YOUR OBJECTIVE
Go through the data below. List every line that holds the word "Mechanical".

Recorded data
..........

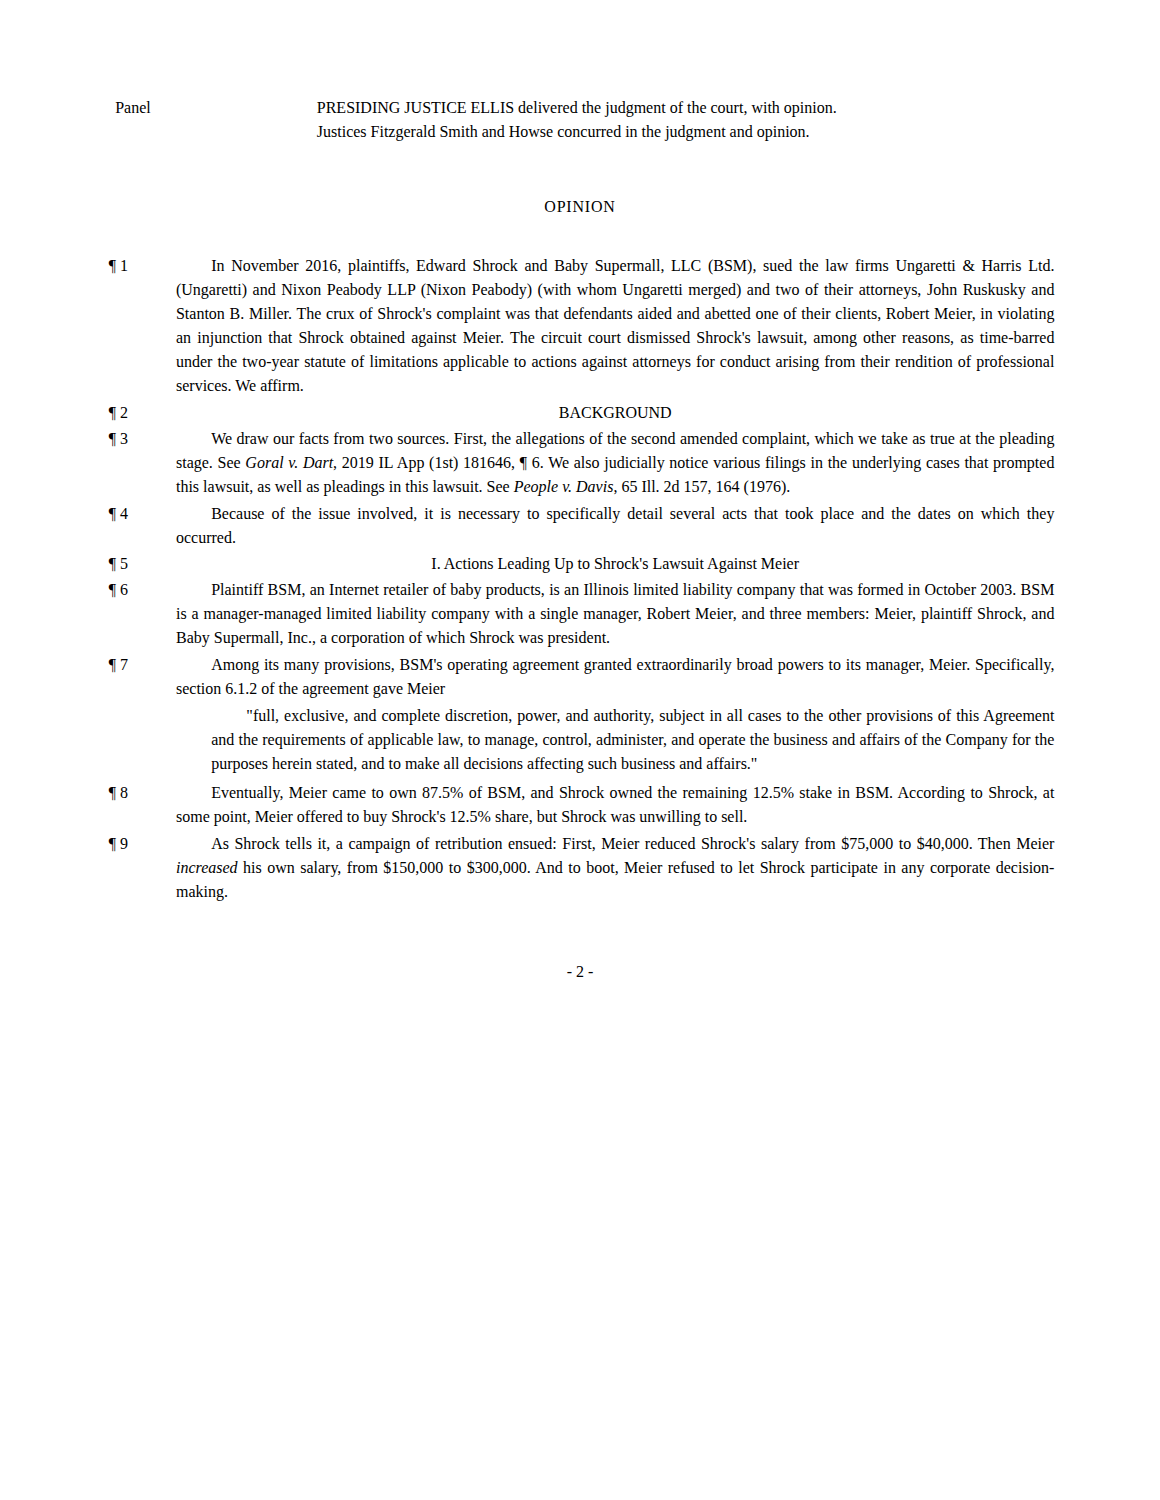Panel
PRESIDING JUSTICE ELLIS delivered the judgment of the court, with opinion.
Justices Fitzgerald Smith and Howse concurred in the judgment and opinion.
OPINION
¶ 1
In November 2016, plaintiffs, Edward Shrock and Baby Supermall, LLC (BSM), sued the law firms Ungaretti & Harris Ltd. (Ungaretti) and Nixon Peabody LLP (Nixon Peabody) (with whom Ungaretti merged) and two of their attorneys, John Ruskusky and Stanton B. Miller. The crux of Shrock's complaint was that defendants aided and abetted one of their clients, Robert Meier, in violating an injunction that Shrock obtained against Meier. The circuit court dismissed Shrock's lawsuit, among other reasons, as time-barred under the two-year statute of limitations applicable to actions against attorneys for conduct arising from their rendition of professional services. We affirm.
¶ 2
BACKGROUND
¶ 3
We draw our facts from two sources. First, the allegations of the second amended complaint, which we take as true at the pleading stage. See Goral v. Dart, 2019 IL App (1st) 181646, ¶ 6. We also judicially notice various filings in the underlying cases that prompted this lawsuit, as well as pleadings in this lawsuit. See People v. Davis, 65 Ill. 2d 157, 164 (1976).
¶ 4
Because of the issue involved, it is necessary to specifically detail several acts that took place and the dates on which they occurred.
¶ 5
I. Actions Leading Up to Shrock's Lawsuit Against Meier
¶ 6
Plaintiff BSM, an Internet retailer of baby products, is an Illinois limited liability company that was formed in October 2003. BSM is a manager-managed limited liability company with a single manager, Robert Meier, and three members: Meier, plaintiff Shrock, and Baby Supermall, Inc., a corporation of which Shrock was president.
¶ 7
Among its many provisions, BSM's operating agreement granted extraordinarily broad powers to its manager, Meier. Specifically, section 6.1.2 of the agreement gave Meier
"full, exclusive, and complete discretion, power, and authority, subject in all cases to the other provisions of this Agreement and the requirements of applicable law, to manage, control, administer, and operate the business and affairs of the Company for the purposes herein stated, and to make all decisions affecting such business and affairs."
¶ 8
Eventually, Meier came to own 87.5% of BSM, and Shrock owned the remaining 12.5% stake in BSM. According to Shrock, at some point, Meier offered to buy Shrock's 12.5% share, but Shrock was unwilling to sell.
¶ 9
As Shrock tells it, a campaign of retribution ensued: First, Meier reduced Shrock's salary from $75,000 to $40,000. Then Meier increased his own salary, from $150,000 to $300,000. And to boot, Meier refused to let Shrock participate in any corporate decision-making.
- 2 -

..........

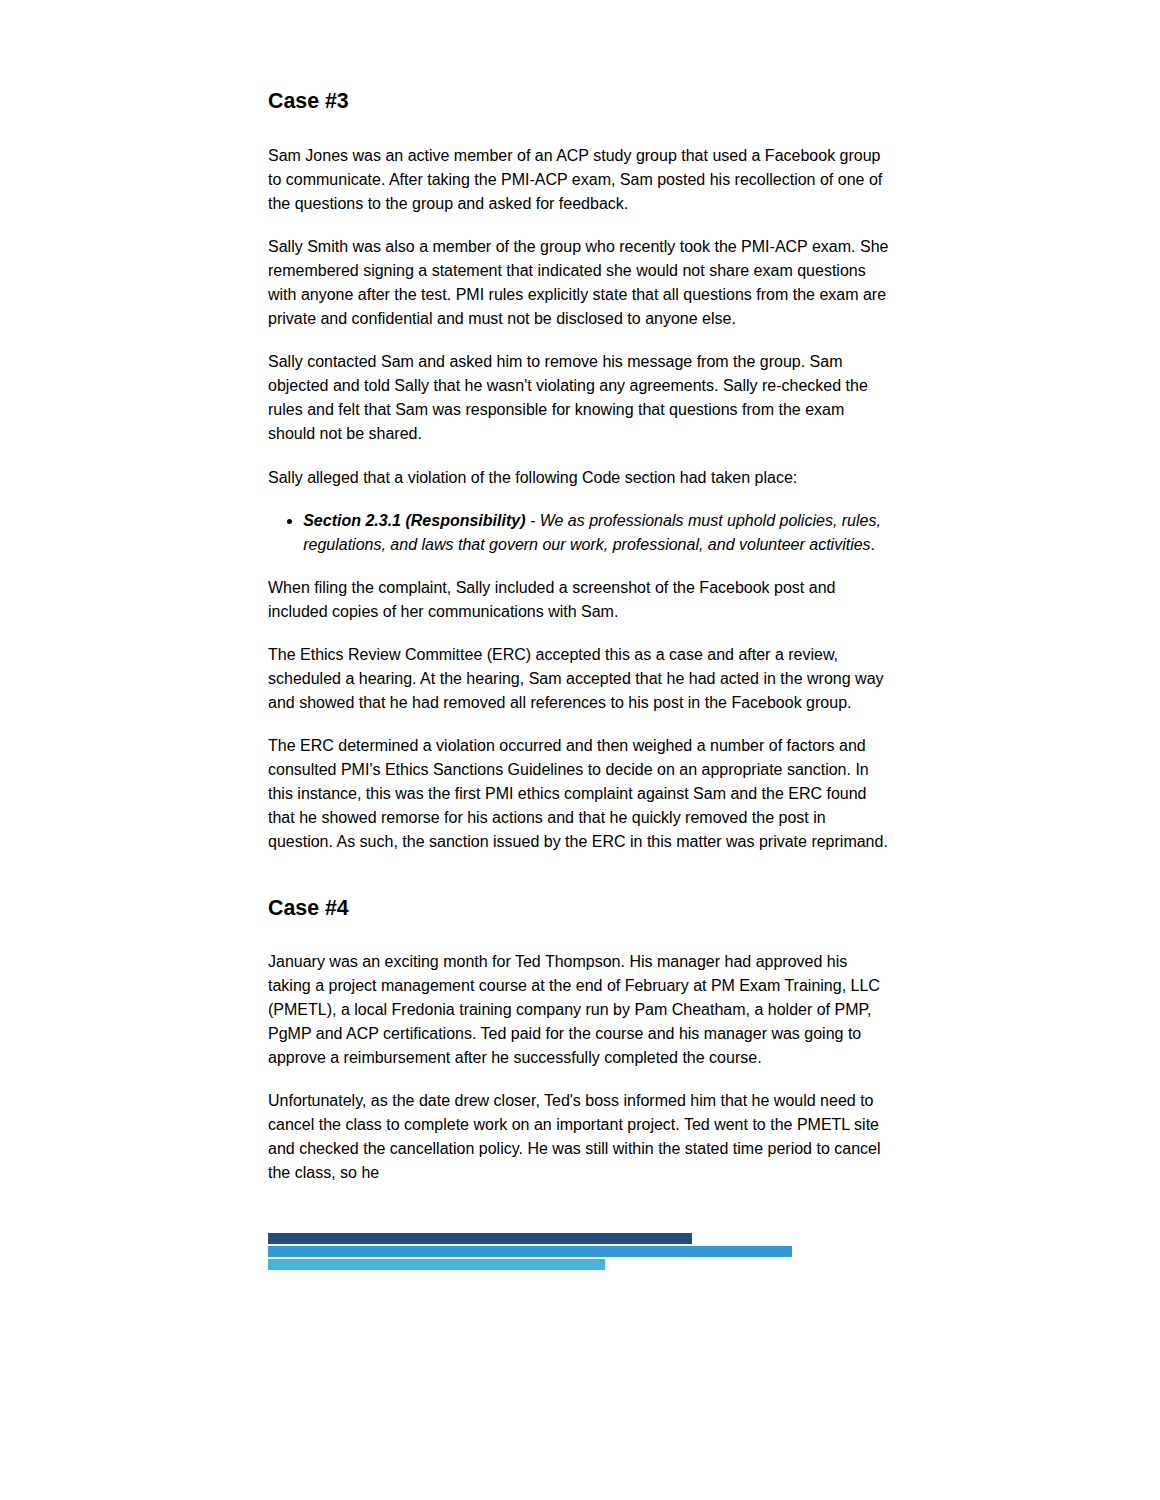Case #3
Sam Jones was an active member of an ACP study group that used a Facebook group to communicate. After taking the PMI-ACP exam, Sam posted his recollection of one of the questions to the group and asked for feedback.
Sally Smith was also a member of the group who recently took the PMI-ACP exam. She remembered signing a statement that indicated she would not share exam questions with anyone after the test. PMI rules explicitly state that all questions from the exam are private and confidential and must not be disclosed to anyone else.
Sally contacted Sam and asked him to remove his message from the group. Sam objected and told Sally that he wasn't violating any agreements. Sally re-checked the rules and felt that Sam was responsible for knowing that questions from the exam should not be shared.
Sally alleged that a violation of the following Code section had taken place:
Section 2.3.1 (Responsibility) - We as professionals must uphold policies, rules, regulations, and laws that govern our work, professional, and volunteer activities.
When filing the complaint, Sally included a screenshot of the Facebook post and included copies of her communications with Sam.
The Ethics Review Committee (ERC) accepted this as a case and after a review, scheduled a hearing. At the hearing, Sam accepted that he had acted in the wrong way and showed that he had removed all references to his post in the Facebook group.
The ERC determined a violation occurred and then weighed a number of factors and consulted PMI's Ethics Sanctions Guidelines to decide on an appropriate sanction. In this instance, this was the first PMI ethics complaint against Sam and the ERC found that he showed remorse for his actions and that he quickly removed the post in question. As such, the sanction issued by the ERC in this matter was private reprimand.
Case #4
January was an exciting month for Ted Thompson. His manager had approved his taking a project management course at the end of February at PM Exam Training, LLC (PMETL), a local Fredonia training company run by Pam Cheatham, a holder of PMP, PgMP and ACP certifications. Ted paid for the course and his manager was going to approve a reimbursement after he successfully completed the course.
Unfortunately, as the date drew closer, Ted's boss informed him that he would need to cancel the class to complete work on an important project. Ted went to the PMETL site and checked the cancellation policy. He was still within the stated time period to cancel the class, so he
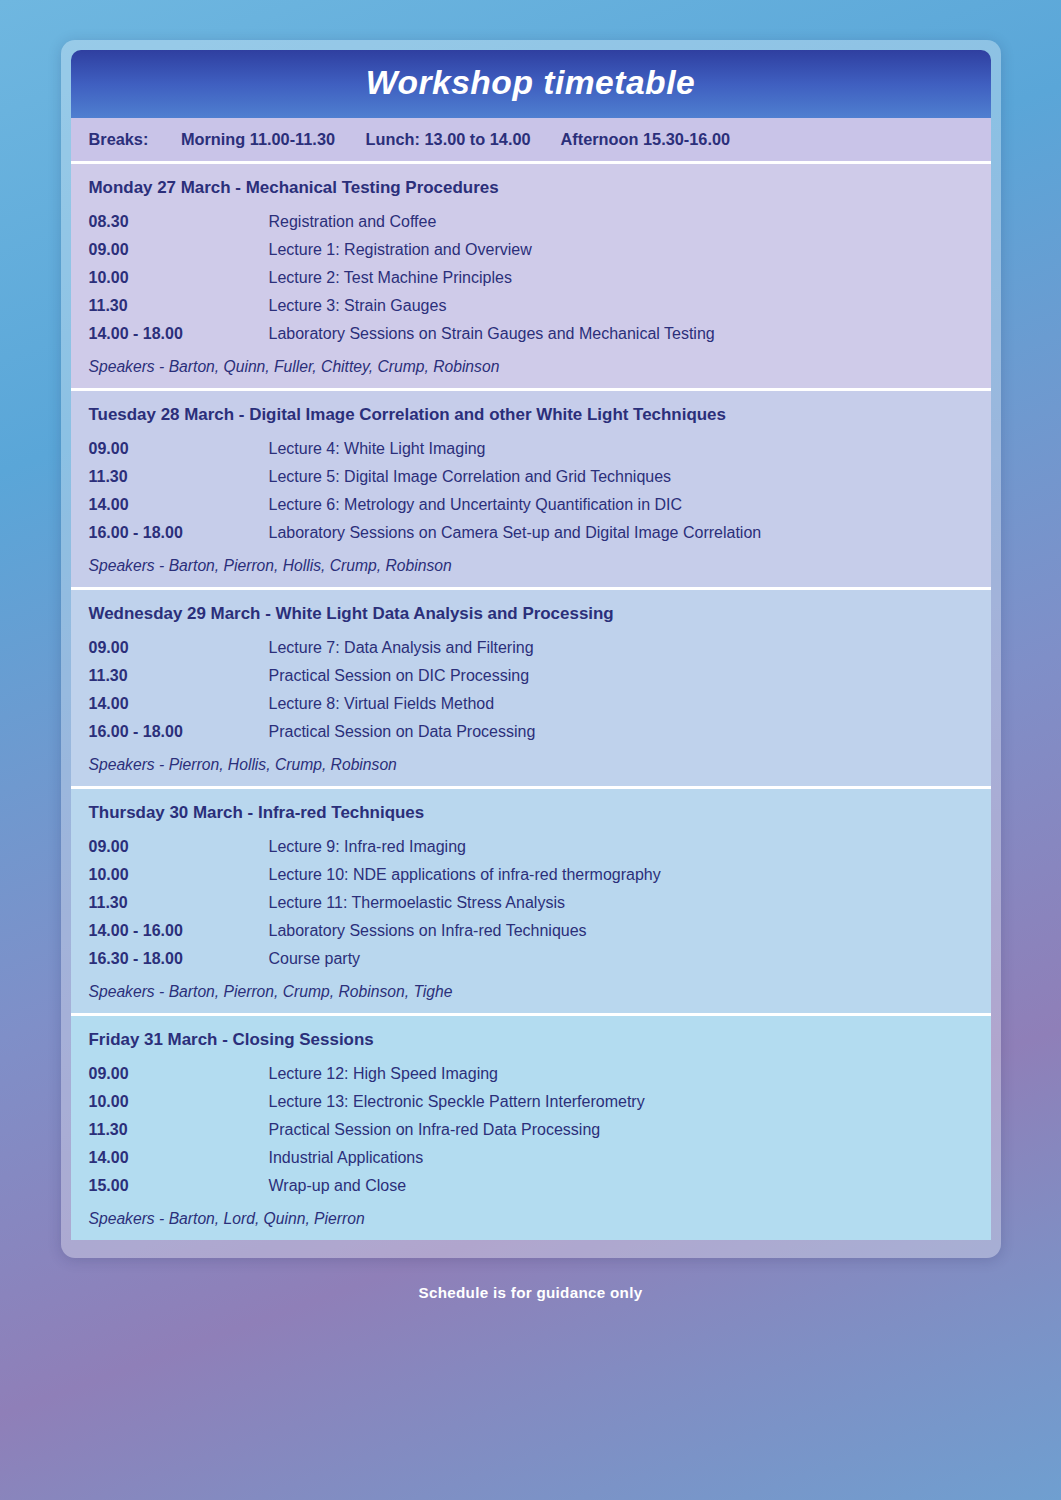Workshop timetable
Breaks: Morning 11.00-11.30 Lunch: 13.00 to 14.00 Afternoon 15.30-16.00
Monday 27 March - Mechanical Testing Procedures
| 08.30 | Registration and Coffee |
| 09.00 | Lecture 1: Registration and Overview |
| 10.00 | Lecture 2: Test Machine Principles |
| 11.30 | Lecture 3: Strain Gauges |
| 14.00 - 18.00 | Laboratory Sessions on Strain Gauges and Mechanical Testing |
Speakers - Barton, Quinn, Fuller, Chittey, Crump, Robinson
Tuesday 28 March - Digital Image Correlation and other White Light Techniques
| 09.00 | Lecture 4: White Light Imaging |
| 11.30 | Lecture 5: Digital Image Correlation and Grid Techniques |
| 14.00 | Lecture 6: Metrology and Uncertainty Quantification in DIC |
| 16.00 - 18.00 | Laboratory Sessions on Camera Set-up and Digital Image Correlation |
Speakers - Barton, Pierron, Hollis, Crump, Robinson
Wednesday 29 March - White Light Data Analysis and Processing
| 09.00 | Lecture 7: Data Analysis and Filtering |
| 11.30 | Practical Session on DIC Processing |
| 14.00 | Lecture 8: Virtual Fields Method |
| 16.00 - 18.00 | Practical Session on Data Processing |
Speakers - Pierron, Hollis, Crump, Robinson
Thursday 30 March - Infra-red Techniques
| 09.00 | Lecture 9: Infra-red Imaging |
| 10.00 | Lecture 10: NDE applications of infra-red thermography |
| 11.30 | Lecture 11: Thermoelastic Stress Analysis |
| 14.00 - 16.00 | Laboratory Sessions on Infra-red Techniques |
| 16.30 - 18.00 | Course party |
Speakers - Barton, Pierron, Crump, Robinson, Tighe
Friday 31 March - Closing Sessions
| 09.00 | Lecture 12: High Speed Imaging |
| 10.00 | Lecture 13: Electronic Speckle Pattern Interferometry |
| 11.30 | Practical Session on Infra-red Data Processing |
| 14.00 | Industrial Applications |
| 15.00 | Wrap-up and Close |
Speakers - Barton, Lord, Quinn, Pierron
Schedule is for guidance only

..........

RESPONSE TO THE EXERCISE
Monday 27 March - Mechanical Testing Procedures
| 14.00 - 18.00 | Laboratory Sessions on Strain Gauges and Mechanical Testing |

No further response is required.